LOS ANGELES (AP) - It was a simple plan for bilking taxpayers out of more than $1 million: the officials of a Southern California city, whose working-class residents were too busy to pay much attention, would create a handful of fake agencies that did nothing, then pay themselves huge amounts of money for serving on them.

That was the scenario Deputy District Attorney Edward Miller laid out Monday during the first day of a preliminary hearing to determine whether there is sufficient evidence to send Bell's mayor, vice mayor and four other current and former elected officials to trial on dozens of fraud charges.

The case has brought international attention to the small city near Los Angeles, a blue-collar suburb of 40,000 where one in six live in poverty, and where it was revealed last summer that city council members paid themselves about $100,000 apiece for their part-time service.

Its former city manager, meanwhile, had a salary and benefits package of about $1.5 million a year, and its former assistant city manager made $376,288 a year. They will face similar charges during their own preliminary hearing, which will begin as soon as this one ends, likely next week.

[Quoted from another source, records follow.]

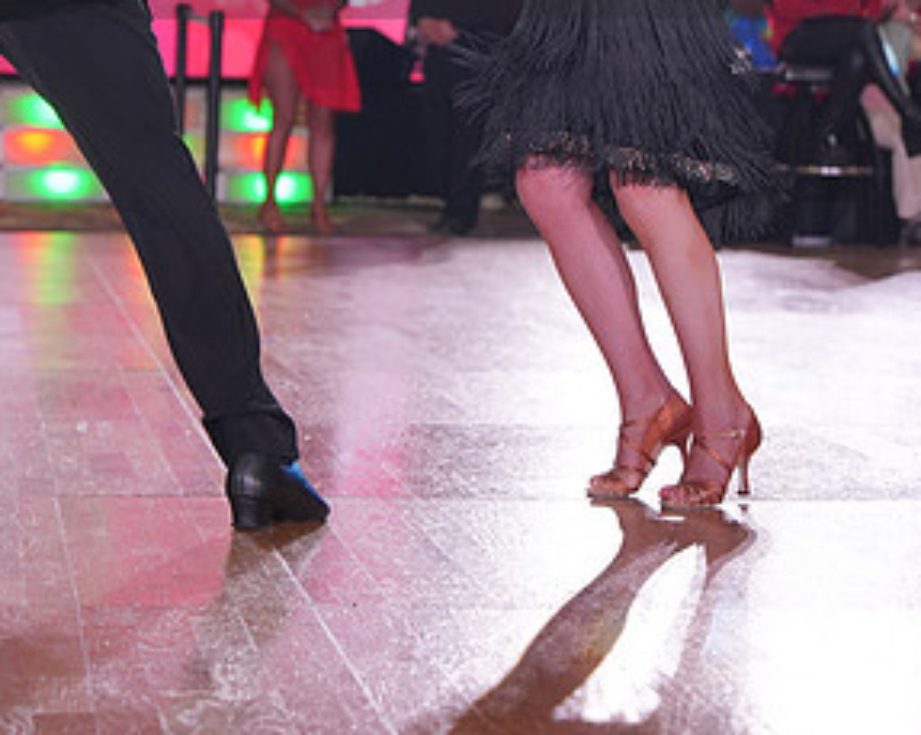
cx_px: 329
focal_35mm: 131
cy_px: -87
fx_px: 3567
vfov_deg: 11.6
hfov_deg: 14.7
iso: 1250
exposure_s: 1/500
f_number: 4
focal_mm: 69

In the case of the six current and former officials, Miller told Superior Court Judge Henry J. Hall that they padded and hid their salaries by putting themselves on the Bell Solid Waste and Recycling Authority, the Community Housing Authority, the Surplus Property Authority and the Public Finance Authority.

The entities would go years between meetings, he said, and when they met, it was usually for a few minutes and often for votes to increase members' salaries.

"No one knows what the Solid Waste and Recycling Authority does," Miller said.

But still, he said, former Councilman Luis Artiga was paid $33,000 for being a board member, although he never attended a meeting.

Others who allegedly benefited over the years were Mayor Oscar Hernandez; Vice Mayor Teresa Jacobo; Councilman George Mirabal; former Mayor George Cole, and former Councilman Victor Bello.

Lawyers for only Mirabal and Cole said during opening statements that everything the Bell officials did was legal.

"The people can talk about the dastardly deeds of these politicians, but at the end of the day, the remedy is to vote them out of office," said Ronald Kaye, who represents Cole.

In all, eight current and former officials, including former City Manager Robert Rizzo and former Assistant City Manager Angela Spaccia, are accused of bilking the city out of $5.5 million in what District Attorney Steve Cooley called "corruption on steroids" when they were led from their homes in handcuffs last September.

Rizzo also faces charges of falsifying public documents - to hide the officials' salaries for sitting on the phony panels, Miller alleged Monday.

The judge also heard briefly from Bell Councilman Lorenzo Velez, the only sitting council member who was not charged in the scandal. He was to resume his testimony Tuesday.

Velez, who drew a salary of only about $620 a month, testified he had never heard of any of the four commissions until the Los Angeles Times reported on his colleagues' and other Bell officials' salaries last summer.

When he asked the council members why they were making so much money, Velez said, he was told of their work on the authority boards and learned he was a member of those boards too. Velez, who was appointed to the council in 2009 to replace Bello, said he was also told if he was re-elected this year he'd be eligible for those salaries too.

Velez, who now refuses to take any salary for his council service, is running for re-election March 8. The names of Hernandez, Jacobo and Mirabal are also on the ballot that day - but for a separate recall election.

All eight defendants have pleaded not guilty, and all but Bello, who sat in court handcuffed and in an orange jail jumpsuit, are free on bail.